Obviously, at the other end is when there’s a quality system attempted where there’s a cultural resistance to change…the probability for failure is high unless the cultural element is considered and actively dealt with as part of the quality
deployment process…Thus, in summary it would seem that it’s the attitude of the folks, not the specific nature of the quality system that determines the relative success of a quality system.


The following article has circulated on the internet for some time. I thought it might help drive some points home regarding the “we’ve always done it that way” whine modality.


The facts within the article have not been confirmed, nor, are there any obvious references apparent; however it paints an amusing picture worthy of consequence.

We’ve Always Done It That Way!


The U.S. standard railroad gauge (distance between rails) is 4 feet 8.5 inches. That is an exceptionally odd number. Why was that gauge used?

Because that's the way they built them in England, and the U.S. Railroads were built by English expatriates.


Why did the English build them that way? Because the first rail lines were built by the same people who built pre-railroad tramways, and that's the gauge they used.


Why did "they" use that gauge then? Because people who built the tramways used the same jigs and tools that they used for building wagons, which used that wheel spacing.


So why did the wagons have that particular odd spacing? Well if they tried to use any other spacing, the wagon wheels would break on some of the old, long distance roads in England, because that's the spacing of the wheel ruts.

So who built those old rutted roads? The first long distance roads in Europe (and England) were built by Imperial Rome for their legions. The roads have been used ever since.


And the ruts in the roads? The ruts in the roads, which everyone had to match for fear of destroying their wagon wheels, were first formed by Roman war chariots. Since the chariots were made for (or by) Imperial Rome, they were all alike in the matter of wheel spacing.
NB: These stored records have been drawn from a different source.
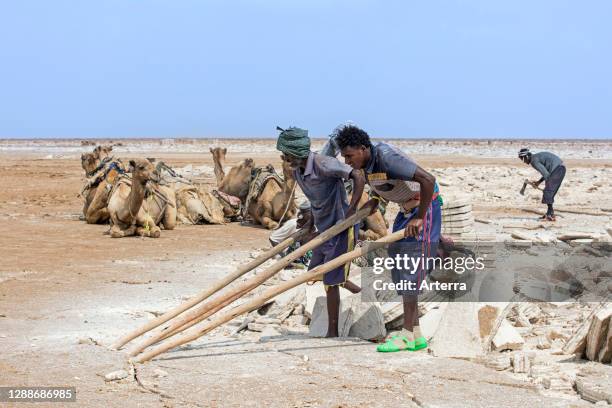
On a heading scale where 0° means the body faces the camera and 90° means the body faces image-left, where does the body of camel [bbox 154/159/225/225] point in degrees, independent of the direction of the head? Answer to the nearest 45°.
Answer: approximately 90°

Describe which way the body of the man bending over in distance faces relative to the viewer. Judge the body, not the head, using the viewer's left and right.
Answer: facing to the left of the viewer

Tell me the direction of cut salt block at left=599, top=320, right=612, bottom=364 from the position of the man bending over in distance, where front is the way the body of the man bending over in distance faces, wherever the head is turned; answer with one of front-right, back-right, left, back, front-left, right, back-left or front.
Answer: left

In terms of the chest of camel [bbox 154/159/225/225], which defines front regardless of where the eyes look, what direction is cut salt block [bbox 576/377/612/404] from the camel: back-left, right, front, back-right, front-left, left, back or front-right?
left

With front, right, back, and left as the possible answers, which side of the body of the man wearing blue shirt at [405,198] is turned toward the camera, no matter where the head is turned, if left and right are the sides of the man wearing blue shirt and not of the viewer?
left

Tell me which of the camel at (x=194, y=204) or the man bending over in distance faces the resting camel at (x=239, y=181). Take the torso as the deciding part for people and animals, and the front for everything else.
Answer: the man bending over in distance

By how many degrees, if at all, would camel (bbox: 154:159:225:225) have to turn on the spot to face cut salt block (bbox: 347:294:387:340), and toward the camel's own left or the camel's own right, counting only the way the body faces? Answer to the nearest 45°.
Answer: approximately 90° to the camel's own left

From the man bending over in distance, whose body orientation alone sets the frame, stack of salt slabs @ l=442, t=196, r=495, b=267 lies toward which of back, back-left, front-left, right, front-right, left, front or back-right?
left

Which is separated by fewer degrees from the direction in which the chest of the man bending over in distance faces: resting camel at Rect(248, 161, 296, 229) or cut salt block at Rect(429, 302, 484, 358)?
the resting camel

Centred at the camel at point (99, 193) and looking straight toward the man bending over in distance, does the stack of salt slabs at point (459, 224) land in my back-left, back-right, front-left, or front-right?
front-right
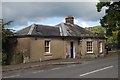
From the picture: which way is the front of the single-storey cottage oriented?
toward the camera
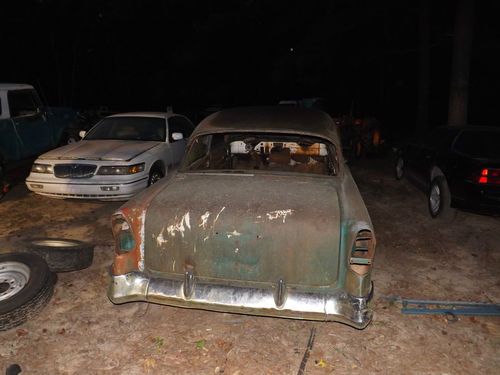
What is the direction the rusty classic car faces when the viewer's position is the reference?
facing away from the viewer

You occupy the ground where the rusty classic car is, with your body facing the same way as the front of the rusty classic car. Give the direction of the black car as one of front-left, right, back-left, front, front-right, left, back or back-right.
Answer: front-right

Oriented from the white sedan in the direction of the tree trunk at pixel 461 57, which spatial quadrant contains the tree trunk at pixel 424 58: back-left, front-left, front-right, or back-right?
front-left

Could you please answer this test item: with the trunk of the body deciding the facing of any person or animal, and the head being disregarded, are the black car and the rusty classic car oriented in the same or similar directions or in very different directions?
same or similar directions

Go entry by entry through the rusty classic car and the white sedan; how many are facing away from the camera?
1

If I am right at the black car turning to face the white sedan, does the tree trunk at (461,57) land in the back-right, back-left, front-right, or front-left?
back-right

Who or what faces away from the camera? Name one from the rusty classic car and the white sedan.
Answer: the rusty classic car

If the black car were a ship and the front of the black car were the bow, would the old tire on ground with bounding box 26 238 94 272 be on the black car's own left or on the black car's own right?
on the black car's own left

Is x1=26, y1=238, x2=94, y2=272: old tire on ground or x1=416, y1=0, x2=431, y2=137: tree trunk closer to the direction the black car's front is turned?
the tree trunk

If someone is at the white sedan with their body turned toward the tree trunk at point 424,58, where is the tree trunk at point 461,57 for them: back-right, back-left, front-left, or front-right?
front-right

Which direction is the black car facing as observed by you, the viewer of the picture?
facing away from the viewer and to the left of the viewer

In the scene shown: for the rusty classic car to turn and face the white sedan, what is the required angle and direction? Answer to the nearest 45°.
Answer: approximately 45° to its left

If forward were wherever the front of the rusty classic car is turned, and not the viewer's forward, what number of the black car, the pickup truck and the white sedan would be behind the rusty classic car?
0

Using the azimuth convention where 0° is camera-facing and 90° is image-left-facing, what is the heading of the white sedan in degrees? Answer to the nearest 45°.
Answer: approximately 45°

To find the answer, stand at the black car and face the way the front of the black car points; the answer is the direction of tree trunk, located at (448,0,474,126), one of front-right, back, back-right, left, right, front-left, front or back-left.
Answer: front-right

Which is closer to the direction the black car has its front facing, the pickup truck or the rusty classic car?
the pickup truck
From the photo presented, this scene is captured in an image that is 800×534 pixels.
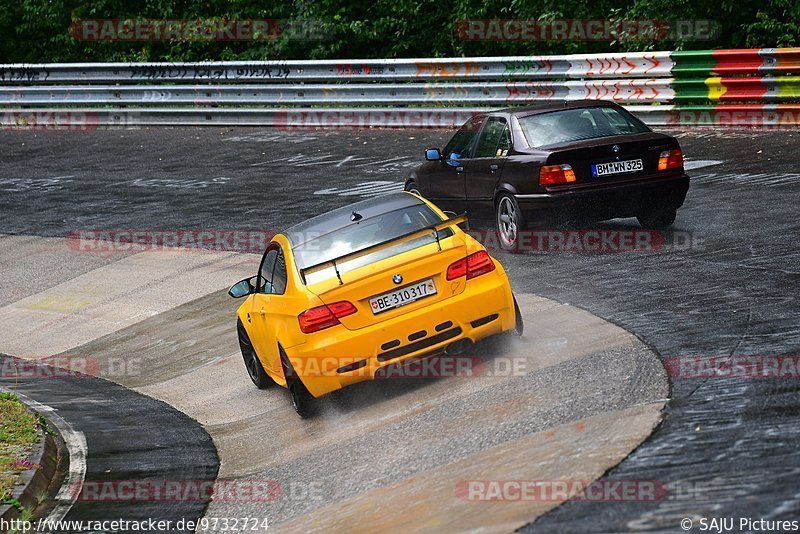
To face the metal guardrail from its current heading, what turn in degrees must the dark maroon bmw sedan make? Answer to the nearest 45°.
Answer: approximately 45° to its right

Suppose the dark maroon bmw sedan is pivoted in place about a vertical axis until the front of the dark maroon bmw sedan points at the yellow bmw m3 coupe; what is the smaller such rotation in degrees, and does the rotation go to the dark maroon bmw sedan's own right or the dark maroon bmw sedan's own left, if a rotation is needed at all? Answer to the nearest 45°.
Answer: approximately 135° to the dark maroon bmw sedan's own left

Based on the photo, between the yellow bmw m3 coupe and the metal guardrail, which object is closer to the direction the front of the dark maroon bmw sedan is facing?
the metal guardrail

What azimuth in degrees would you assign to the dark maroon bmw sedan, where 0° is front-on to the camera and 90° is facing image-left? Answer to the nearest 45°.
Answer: approximately 135°
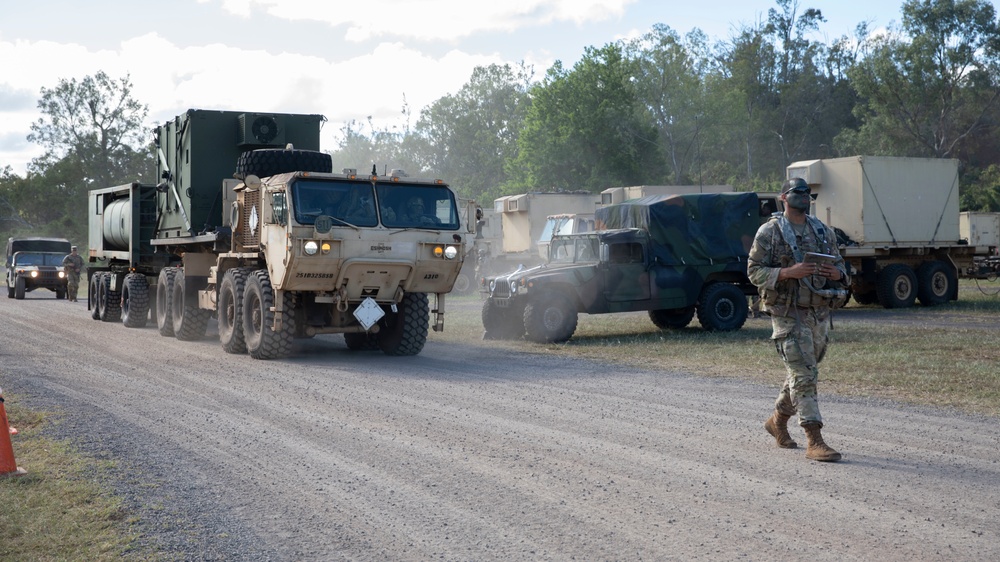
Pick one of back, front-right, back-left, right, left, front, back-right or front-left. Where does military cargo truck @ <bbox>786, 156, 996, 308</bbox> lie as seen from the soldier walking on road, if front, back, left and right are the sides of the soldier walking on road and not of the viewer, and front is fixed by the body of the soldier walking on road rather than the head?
back-left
The U.S. standard railroad gauge of 4 feet 8.5 inches derives from the original specification for an Imperial Roman war chariot.


Specifications and bureaucracies live forever. So the next time you are handed a specification and wonder what horse's ass came up with it, you may be exactly right, because the Imperial Roman war chariots were made just wide enough to accommodate the back end of two warhorses. Thus, we have the answer to the original question.


Now the twist to the story…… When we see a space shuttle sitting on its launching pad, there are two booster rockets attached to the side of the main fuel tank. These are solid rocket boosters, or SRB's.

The SRB's are made by Thiokol at their factory in Utah. The engineers who designed the SRB's might have preferred to make them a little bit fatter, but the SRB's had to be shipped by train from the factory to the launch site. The railroad line from the factory had to run through a tunnel in the mountains. The tunnel is slightly wider than the railroad track, and the railroad track is about as wide as two war horse's behinds. So, the major design feature of what arguably the world's most advanced transportation system was determined over two thousand years ago by the width of a horse's ass!!!